5.10.1. Inferring a Shift Register

The shift register design pattern is a very important design pattern for efficient implementation of many applications on the FPGA. However, the implementation of a shift register design pattern might seem counterintuitive at first.

Consider the following code example:

channel int in, out;

#define SIZE 512
//Shift register size must be statically determinable

__kernel void foo()
{
    int shift_reg[SIZE];
	   //The key is that the array size is a compile time constant

    // Initialization loop
    #pragma unroll
	for (int i=0; i < SIZE; i++)
	{
        //All elements of the array should be initialized to the same value
	    shift_reg[i] = 0;
    }
	
	while(1)
    {
        // Fully unrolling the shifting loop produces constant accesses
        #pragma unroll
        for (int j=0; j < SIZE–1; j++)
	    {
            shift_reg[j] = shift_reg[j + 1];
        } 
        shift_reg[SIZE – 1] = read_channel_intel(in);

        // Using fixed access points of the shift register
        int res = (shift_reg[0] + shift_reg[1]) / 2;

        // ‘out’ channel will have running average of the input channel
        write_channel_intel(out, res);
	}
}

In each clock cycle, the kernel shifts a new value into the array. By placing this shift register into a block RAM, the Intel® FPGA SDK for OpenCL™ Offline Compiler can efficiently handle multiple access points into the array.
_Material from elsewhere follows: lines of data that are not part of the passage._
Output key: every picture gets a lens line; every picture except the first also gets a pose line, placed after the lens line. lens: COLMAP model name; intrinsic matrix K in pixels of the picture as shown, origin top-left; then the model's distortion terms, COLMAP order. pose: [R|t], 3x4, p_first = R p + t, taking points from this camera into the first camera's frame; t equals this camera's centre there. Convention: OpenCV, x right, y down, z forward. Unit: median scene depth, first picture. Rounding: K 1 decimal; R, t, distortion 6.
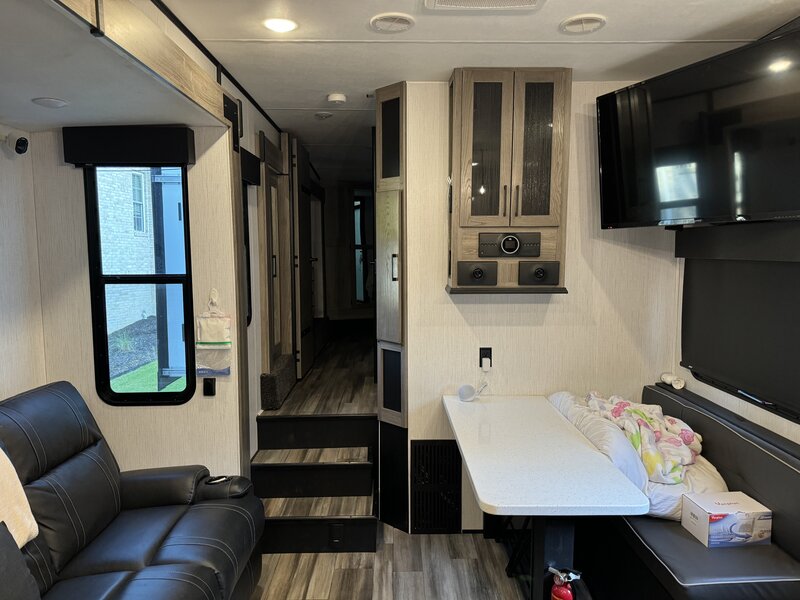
lens RADIAL K [[567.4, 0, 402.8], [0, 567.4, 301.8], [0, 0, 1]] dist [0.029791, -0.031927]
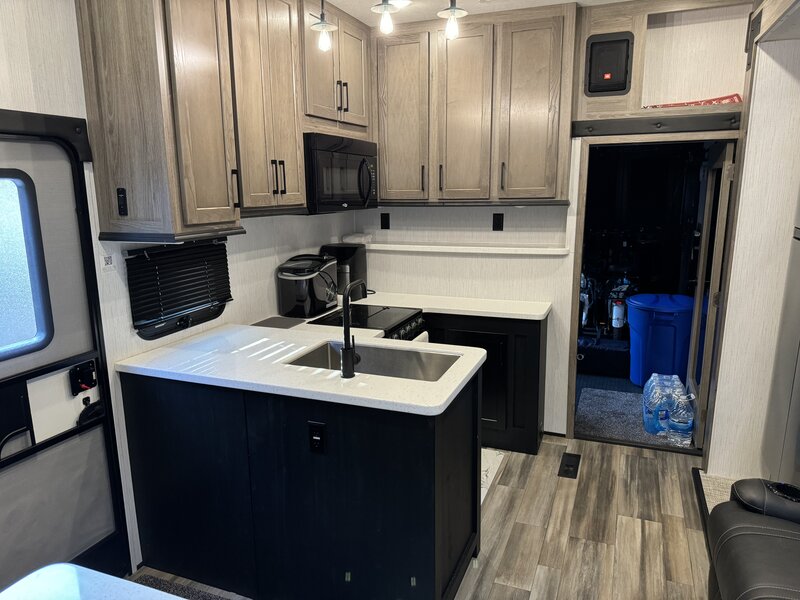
lens RADIAL K [[567.4, 0, 402.8], [0, 567.4, 301.8], [0, 0, 1]] dist [0.029791, -0.031927]
pose [[-0.922189, -0.074100, 0.379575, -0.120727], [0.042898, 0.955817, 0.290814, -0.150724], [-0.384353, 0.284469, -0.878265, 1.736285]]
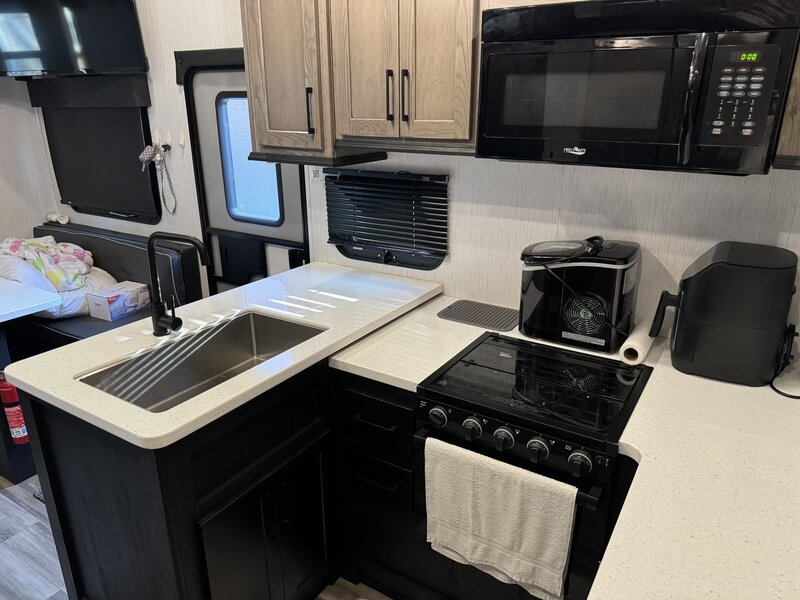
lens RADIAL K [[567.4, 0, 402.8], [0, 567.4, 301.8], [0, 0, 1]] dist [0.029791, -0.031927]
pose [[0.542214, -0.279332, 0.792451, -0.151139], [0.083098, 0.956327, 0.280239, 0.041721], [-0.836121, -0.086099, 0.541745, -0.303696]]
The shift register design pattern is ideal for implementing filters (for example, image filters like a Sobel filter or time-delay filters like a finite impulse response (FIR) filter).

When implementing a shift register in your kernel code, keep in mind the following key points:

  1. Unroll the shifting loop so that it can access every element of the array.
  2. All access points must have constant data accesses. For example, if you write a calculation in nested loops using multiple access points, unroll these loops to establish the constant access points.
  3. Initialize all elements of the array to the same value. Alternatively, you may leave the elements uninitialized if you do not require a specific initial value.
  4. If some accesses to a large array are not inferable statically, they force the offline compiler to create inefficient hardware. If these accesses are necessary, use __local memory instead of __private memory.
  5. Do not shift a large shift register conditionally. The shifting must occur in very loop iteration that contains the shifting code to avoid creating inefficient hardware.